Jean-Luc Mélenchon, critique envers les médias, mène une campagne à succès sur les réseaux sociaux, notamment sur YouTube. Peut-il devenir, comme il le souhaite, le Bernie Sanders français, le candidat anti-establishment de la gauche?

On pense en effet au programme The Young Turks diffusé sur internet, très présent dans la campagne de Bernie Sanders lors des primaires démocrates. L'utilisation que fait Jean-Luc Mélenchon de YouTube comporte un premier point commun, celui de contourner les médiasmainstream, pour maîtriser pleinement son expression politique. Deux gains complémentaires sont ainsi réalisés, d'une part la fidélisation d'un large public, mobilisable ensuite dans la campagne, d'autre part une transformation de son image personnelle. Aussi bien Bernie Sanders que Jean-Luc Mélenchon ont renversé le reproche d'archaïsme qui leur était fait par cet investissement dans les nouveaux médias. Cet avantage technique modifie à son tour la représentation courante de leur programme. Notons qu'il est assez ironique de constater qu'au même moment Emmanuel Macron, incarnation médiatique de l'innovation politique, semble découvrir le porte-à-porte et le questionnaire en face-à-face.

Jean-Luc Mélenchon mène une campagne au «déboulé» en organisant des réunions publiques de dernière minute en fonction des événements qui rythment l'actualité. Que cela vous inspire-t-il?

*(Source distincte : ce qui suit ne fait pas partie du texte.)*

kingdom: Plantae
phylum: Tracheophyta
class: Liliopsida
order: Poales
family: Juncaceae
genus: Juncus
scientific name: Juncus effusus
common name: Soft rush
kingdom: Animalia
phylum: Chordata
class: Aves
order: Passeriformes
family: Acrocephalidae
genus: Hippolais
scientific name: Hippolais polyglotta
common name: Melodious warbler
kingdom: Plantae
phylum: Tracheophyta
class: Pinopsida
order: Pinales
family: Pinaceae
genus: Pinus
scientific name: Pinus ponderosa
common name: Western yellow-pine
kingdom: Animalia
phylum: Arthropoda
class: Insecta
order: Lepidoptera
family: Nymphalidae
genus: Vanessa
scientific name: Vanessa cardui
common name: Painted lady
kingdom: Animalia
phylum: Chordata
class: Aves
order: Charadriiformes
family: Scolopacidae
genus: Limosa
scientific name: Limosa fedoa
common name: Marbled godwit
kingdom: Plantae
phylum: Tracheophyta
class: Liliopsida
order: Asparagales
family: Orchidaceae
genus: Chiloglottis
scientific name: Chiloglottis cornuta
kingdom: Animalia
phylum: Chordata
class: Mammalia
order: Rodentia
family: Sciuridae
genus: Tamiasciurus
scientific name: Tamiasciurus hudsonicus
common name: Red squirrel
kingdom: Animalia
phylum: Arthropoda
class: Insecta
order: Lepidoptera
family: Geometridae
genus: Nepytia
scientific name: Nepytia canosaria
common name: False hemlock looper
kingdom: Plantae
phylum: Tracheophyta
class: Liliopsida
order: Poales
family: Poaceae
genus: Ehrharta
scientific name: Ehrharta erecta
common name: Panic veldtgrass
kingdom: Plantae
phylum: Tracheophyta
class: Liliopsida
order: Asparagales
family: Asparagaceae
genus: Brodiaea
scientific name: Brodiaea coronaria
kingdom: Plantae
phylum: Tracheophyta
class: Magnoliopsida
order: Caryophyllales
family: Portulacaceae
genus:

L'expression de «déboulé» vient, je crois, de Martinique, où elle désigne couramment une manifestation. Ce terme inusité en métropole a un côté agit-prop qui ne peut que séduire sa base radicale. De plus, ces meetings inopinés lui redonnent de la visibilité dans un contexte dominé par la primaire socialiste, en situant sa parole sur des enjeux concrets. Dans le même temps, et ces «déboulés» et l'utilisation des réseaux sociaux renforcent l'intérêt des médias classiques pour sa campagne.

Le PS est pris en étau entre la candidature d'Emmanuel Macron et celle de Jean-Luc Mélenchon. Est-ce le signe d'une recomposition à venir de la gauche française avec un pôle antilibéral incarné par l'ancien chef du Front de gauche?

Des forces telluriques sont à l'œuvre, qui déchirent la gauche après avoir séparé le Front national de la droite. La campagne de 2017 rend visibles les contradictions de la gauche sur le libéralisme, l'Europe et la finalité même du combat politique. Cependant, après l'échec du NPA, il est encore plus évident que le succès électoral suppose que l'on propose une identité politique qui ne soit pas que négative. Emmanuel Macron incarne la réconciliation de tous les libéralismes, illustrant politiquement la thèse philosophique de Jean-Claude Michéa sur l'unité fondamentale de cette pensée. Pour Jean-Luc Mélenchon, la doctrine demeure en formation, avec des emprunts originaux autour de l'idée de peuple.

En souhaitant publiquement que Marine Le Pen obtienne des financements des banques et en tenant des propos davantage eurosceptiques voire critiques de l'immigration, Jean-Luc Mélenchon entend toucher les classes populaires, notamment les abstentionnistes. Sur ce créneau, face au FN, a-t-il ses chances?

Il y a une différence majeure entre les deux sur la question migratoire, cependant. On en mesure l'écho dans les enquêtes d'opinion, ce qui explique la très faible superposition des potentiels électoraux de Marine Le Pen et de Jean-Luc Mélenchon. Pour toucher les abstentionnistes intermittents, soit près du tiers des inscrits, qui votent à la présidentielle à peu près exclusivement, Jean-Luc Mélenchon a besoin de s'affranchir du signifiant «gauche». Or celui-ci le sert pour rallier de nombreux socialistes déçus, ce qui est un problème. L'issue de la primaire socialiste jouera un grand rôle pour sa campagne, et donc sur les conditions de sa concurrence avec Marine Le Pen.

En l'état du débat et de l'opinion publics, est-ce présomptueux d'imaginer un second tour avec Jean-Luc Mélenchon?

Dans l'état d'émiettement de l'offre politique, d'affaiblissement des habitudes électorales et, surtout, de crise de la gauche de gouvernement, c'est une hypothèse recevable.